Eigentlich waren wir damals zu Angies Haferl marschiert, um Bücher loszuwerden. Die gemeinsame Bibliothek quoll über, und ich hatte mich mit Mitbewohner gegen den Kauf eines neuen Regals entschieden, statt dessen für Ausmisten. Kriterien für die Deklaration als Unkraut waren:
– Habe ich noch nie gesehen, oder
– kann mich nicht im Geringsten an den Inhalt erinnern, oder
– fand ich vergessenswert.
Die so gejäteten Bücher füllten zwei große Rucksäcke, mit denen wir zu unserer liebsten Buch- und Möbeltandlerin wanderten. Wir wollten nicht mal Geld für die Bücher, Angie sollte sie nach Belieben weiterverkaufen. Vor dem kleinen Trödelladen in der Augsburger Jakobervorstadt aber wartete eine Falle: Mehrere Körbe voller alter englischer Taschenbücher. Ich weiß nicht mehr genau, ob wir die ausgemisteten Bücher bereits losgeworden waren oder ob wir mit noch gefüllten Rücksäcken an diesen Körben hängenblieben. Deutlich sichtbar enthielten sie nämlich eine Sammlung von etwa 20 Perry Mason Romanen.

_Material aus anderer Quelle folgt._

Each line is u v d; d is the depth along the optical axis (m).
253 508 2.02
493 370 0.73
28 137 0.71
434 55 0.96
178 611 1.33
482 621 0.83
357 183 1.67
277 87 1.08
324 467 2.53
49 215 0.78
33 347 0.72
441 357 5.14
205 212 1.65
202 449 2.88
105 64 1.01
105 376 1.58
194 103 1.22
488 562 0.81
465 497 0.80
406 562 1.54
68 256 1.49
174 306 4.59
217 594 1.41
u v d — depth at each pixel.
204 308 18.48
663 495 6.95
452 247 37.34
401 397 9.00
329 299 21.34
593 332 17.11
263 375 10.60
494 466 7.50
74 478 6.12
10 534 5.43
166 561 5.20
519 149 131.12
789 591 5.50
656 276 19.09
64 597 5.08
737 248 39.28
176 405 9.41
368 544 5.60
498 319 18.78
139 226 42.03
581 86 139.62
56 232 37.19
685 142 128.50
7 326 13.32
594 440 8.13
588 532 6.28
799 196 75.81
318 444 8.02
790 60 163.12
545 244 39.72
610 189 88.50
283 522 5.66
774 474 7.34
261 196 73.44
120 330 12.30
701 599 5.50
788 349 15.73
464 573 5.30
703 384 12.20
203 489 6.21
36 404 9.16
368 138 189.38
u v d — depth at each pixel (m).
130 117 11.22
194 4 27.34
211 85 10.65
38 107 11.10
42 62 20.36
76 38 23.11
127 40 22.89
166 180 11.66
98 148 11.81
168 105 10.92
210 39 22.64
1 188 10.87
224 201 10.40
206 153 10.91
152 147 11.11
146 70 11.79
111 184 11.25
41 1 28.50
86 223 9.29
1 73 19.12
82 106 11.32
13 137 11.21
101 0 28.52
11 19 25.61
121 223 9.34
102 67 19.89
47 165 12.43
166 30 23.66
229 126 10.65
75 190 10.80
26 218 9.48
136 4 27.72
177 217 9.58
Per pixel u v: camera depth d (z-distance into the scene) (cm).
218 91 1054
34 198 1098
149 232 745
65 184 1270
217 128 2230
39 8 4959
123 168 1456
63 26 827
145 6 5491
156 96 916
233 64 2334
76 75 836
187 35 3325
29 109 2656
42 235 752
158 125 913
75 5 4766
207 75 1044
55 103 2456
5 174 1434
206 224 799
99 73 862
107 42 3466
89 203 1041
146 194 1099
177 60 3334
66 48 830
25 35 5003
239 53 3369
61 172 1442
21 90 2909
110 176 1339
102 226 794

Wir kamen mit fast ebenso vielen Büchern zurück, wie wir eben gejätet hatten.
Damals hatte ich gerade eine Reihe noirester Krimis hinter mir und war leichte Beute des einfachen Blümchenoptimismus’ in Erle Stanley Gardners Perry-Mason-Reihe. Ich war hingerissen von dem ewig männlich-herben, nicht mehr ganz jungen Perry, von seiner immer jugendlich-frischen und überaus schlauen Assistentin Della Street. Zumal jedesmal und verlässlich das Gute am Ende siegte. Da mein Mitbewohner ein geborener Sammler ist, ruhte er nicht eher, bis wir alle Krimis der Reihe besaßen, so um die gut 90.
Die Konsequenzen:
– Ich kenne mich im kalifornischen Rechtssystem der 40er bis 70er Jahre besser aus als im heutigen deutschen (inklusive spezifischem Vokabular).
– Ich fühle mich darin bestätigt, dass Populärliteratur ein echterer, weil impliziter Spiegel von Zeitgeschichte ist als so mancher Intellektuellenroman, der Zeitgeschichte zum Thema hat.
– Ich habe ein Faible für alte billige Paperback-Titelillustrationen.
Die schönsten Titelseiten unserer Perry-Mason-Sammlung hat mein Mitbewohner sauber gescannt, einige davon zieren als Ausdrucke unsere Wände.
Da ich dieses Vergnügen gerne teilen möchte, werde ich sie in unregelmäßiger Folge auf die Vorspeisenplatte stellen. They don’t make them like that anymore…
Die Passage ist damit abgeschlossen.